_Task details_
Character for character, reproduce every entry below.

Stored data
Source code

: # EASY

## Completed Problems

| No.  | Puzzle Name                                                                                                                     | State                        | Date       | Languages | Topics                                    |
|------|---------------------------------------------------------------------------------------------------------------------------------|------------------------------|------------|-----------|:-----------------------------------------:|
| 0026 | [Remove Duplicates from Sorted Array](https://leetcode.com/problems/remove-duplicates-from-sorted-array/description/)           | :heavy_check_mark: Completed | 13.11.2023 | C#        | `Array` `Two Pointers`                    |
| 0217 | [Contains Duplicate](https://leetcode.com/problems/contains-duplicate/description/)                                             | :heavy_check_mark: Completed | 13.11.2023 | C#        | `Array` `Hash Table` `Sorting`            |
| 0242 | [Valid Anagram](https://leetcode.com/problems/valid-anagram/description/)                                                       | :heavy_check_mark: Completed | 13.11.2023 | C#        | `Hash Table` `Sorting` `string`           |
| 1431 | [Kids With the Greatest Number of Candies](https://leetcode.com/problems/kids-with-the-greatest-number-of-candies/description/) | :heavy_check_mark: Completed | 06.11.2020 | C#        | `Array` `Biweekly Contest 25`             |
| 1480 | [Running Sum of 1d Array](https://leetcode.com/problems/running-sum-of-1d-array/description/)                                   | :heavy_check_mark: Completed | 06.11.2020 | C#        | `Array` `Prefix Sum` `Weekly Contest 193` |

_Exercise output_
Source code

: # EASY

## Completed Problems

| No.  | Puzzle Name                                                                                                                     | State                        | Date       | Languages | Topics                                    |
|------|---------------------------------------------------------------------------------------------------------------------------------|------------------------------|------------|-----------|:-----------------------------------------:|
| 0026 | [Remove Duplicates from Sorted Array](https://leetcode.com/problems/remove-duplicates-from-sorted-array/description/)           | :heavy_check_mark: Completed | 13.11.2023 | C#        | `Array` `Two Pointers`                    |
| 0217 | [Contains Duplicate](https://leetcode.com/problems/contains-duplicate/description/)                                             | :heavy_check_mark: Completed | 13.11.2023 | C#        | `Array` `Hash Table` `Sorting`            |
| 0242 | [Valid Anagram](https://leetcode.com/problems/valid-anagram/description/)                                                       | :heavy_check_mark: Completed | 13.11.2023 | C#        | `Hash Table` `Sorting` `string`           |
| 1431 | [Kids With the Greatest Number of Candies](https://leetcode.com/problems/kids-with-the-greatest-number-of-candies/description/) | :heavy_check_mark: Completed | 06.11.2020 | C#        | `Array` `Biweekly Contest 25`             |
| 1480 | [Running Sum of 1d Array](https://leetcode.com/problems/running-sum-of-1d-array/description/)                                   | :heavy_check_mark: Completed | 06.11.2020 | C#        | `Array` `Prefix Sum` `Weekly Contest 193` |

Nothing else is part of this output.